Oui, une grande partie des licences open source autorise la vente. Vous devez respecter les obligations propres à chaque composant, notamment les notices, l’attribution et, pour certaines licences, la mise à disposition du code source.
Peut-on modifier un jeu sous licence Creative Commons ?
Oui si la licence autorise les adaptations, comme CC0, CC BY ou CC BY-SA. Une licence ND interdit en revanche les œuvres dérivées, tandis qu’une licence NC exclut l’usage commercial.

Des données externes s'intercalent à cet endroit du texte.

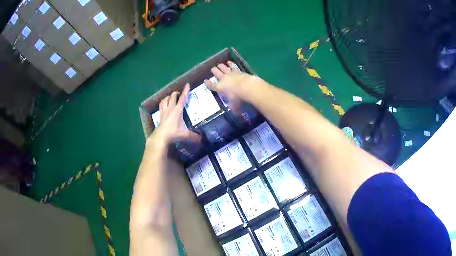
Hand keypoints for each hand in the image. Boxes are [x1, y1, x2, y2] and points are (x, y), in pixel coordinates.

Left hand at [149, 84, 200, 145]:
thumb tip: (201, 139)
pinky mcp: (160, 115)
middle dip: (176, 93)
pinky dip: (163, 102)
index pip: (183, 98)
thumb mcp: (185, 134)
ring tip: (171, 98)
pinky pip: (161, 105)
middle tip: (179, 94)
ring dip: (168, 97)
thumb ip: (194, 136)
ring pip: (165, 99)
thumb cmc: (174, 133)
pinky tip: (164, 104)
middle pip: (172, 96)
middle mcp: (170, 108)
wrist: (161, 136)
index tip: (187, 84)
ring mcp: (164, 111)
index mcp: (178, 110)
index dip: (185, 91)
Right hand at [204, 61, 261, 112]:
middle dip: (214, 71)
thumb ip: (234, 109)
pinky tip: (229, 62)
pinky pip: (233, 66)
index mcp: (220, 88)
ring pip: (223, 68)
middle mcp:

Peut-on changer la licence d’un jeu déjà publié ?
Vous pouvez changer la licence de vos propres contributions pour les versions futures. Vous ne pouvez pas retirer rétroactivement les droits déjà accordés, ni relicencier les contributions d’autrui sans leur autorisation.
Faut-il déposer son jeu ou enregistrer son copyright ?
Un dépôt n’est généralement pas nécessaire pour que le droit d’auteur existe, mais une preuve datée peut aider à établir la création et la chaîne des droits. Conservez les fichiers sources, contrats, historiques de versions et documents de production dans un espace sécurisé.